Reproduce everything from the line containing "After each image, give" down through the line containing "825.3], [0, 0, 1]] dist [0.034852, -0.032434]", replacing "distortion parameters" with "distortion coefficients" and changing nothing else.
=== Records for this exercise ===
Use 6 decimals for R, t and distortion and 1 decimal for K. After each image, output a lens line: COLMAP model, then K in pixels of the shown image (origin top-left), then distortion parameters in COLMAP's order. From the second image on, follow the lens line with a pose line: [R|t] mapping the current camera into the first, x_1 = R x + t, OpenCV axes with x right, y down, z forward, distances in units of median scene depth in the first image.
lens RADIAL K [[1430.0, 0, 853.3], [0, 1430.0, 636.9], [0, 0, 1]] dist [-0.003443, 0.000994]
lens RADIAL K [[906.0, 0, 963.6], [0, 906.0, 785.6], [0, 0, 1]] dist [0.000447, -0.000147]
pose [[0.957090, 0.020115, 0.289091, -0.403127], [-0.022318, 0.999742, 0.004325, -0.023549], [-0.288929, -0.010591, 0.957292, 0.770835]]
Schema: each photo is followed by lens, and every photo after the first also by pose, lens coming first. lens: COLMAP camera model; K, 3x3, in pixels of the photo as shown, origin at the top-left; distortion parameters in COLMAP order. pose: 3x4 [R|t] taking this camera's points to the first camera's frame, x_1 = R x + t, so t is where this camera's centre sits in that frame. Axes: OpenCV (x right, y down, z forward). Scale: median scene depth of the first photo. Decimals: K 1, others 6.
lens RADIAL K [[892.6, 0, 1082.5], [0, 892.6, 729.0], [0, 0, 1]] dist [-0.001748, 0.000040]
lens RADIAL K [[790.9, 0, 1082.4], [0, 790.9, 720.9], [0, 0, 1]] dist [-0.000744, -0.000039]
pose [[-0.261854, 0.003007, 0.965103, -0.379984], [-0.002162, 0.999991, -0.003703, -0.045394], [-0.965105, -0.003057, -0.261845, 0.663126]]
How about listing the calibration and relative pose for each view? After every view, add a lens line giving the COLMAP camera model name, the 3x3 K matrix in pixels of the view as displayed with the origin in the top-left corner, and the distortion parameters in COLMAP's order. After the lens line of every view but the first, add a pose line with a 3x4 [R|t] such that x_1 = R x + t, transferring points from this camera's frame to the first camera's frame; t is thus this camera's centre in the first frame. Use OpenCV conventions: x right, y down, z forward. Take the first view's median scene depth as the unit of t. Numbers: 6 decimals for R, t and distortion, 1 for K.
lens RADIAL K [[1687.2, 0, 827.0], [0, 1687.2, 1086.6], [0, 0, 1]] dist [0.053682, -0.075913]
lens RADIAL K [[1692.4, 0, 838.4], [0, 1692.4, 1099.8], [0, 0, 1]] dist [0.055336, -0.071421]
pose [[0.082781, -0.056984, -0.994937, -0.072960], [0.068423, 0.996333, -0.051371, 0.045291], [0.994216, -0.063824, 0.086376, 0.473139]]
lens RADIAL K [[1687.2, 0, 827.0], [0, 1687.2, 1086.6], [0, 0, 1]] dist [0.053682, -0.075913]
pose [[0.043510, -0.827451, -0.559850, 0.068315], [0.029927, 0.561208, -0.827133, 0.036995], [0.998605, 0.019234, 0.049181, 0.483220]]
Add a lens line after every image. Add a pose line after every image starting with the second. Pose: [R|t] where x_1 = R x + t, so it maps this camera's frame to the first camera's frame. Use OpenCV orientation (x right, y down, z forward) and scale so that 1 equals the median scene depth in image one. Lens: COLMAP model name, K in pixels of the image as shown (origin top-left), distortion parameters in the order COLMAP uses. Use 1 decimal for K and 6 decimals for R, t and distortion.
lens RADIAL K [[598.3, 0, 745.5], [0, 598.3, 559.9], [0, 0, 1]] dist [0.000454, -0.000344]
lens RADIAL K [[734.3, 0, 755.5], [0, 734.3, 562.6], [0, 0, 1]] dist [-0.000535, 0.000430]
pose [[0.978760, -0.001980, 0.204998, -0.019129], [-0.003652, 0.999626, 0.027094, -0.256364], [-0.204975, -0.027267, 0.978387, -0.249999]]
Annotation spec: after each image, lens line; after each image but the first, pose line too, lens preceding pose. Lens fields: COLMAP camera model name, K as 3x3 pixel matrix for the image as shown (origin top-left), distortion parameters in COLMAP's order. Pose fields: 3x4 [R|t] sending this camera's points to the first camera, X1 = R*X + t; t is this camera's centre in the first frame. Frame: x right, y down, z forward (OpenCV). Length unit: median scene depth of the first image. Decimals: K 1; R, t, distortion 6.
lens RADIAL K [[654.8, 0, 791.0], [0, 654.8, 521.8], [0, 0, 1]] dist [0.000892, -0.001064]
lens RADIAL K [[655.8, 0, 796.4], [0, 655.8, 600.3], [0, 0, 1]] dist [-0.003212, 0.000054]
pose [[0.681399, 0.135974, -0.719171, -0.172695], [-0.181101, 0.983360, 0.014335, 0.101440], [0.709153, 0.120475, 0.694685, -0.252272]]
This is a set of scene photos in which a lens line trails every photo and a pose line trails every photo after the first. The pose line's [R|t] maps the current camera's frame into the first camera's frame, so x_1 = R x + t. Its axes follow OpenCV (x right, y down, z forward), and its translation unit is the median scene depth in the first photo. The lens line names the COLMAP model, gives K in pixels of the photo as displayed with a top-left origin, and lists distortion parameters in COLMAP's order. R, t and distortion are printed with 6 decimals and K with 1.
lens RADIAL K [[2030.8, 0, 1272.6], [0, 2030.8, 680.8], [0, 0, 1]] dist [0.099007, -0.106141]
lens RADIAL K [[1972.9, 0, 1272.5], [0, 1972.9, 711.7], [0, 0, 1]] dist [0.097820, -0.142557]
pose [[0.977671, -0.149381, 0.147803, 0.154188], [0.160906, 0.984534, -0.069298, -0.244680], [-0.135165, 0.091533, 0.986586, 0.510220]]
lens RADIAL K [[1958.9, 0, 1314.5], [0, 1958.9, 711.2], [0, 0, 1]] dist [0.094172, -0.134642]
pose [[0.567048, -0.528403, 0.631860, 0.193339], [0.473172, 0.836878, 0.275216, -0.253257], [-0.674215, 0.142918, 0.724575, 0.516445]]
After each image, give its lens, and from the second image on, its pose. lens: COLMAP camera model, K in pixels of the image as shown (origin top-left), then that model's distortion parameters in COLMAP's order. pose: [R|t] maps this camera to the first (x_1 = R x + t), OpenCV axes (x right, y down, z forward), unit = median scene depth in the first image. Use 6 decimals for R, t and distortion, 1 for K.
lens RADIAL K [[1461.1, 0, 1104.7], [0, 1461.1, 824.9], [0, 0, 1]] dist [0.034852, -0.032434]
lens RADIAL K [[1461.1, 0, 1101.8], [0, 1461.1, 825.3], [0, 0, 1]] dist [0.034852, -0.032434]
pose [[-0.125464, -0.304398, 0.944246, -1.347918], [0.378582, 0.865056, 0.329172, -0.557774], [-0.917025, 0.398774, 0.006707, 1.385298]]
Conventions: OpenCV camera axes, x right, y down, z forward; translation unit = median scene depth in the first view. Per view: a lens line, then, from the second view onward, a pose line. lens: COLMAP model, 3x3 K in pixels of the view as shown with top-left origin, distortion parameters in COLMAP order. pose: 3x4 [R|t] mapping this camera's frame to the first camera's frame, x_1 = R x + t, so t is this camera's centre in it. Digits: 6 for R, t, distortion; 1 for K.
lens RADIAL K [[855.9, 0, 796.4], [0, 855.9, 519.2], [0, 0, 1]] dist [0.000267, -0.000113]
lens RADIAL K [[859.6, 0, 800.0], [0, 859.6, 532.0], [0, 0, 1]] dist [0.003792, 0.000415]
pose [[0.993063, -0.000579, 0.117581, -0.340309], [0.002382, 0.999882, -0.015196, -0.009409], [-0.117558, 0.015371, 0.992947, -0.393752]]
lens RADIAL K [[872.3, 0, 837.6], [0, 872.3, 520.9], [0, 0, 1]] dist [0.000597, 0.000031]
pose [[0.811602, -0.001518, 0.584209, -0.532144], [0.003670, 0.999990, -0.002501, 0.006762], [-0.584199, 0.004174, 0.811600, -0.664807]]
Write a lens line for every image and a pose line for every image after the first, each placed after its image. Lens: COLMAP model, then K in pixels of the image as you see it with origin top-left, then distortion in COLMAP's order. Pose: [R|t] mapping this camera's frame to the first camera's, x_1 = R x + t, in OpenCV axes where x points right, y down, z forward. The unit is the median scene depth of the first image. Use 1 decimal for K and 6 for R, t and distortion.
===
■ **Result**:
After each image, give its lens, and from the second image on, its pose. lens: COLMAP camera model, K in pixels of the image as shown (origin top-left), then that model's distortion coefficients in COLMAP's order. pose: [R|t] maps this camera to the first (x_1 = R x + t), OpenCV axes (x right, y down, z forward), unit = median scene depth in the first image. Use 6 decimals for R, t and distortion, 1 for K.
lens RADIAL K [[1461.1, 0, 1104.7], [0, 1461.1, 824.9], [0, 0, 1]] dist [0.034852, -0.032434]
lens RADIAL K [[1461.1, 0, 1101.8], [0, 1461.1, 825.3], [0, 0, 1]] dist [0.034852, -0.032434]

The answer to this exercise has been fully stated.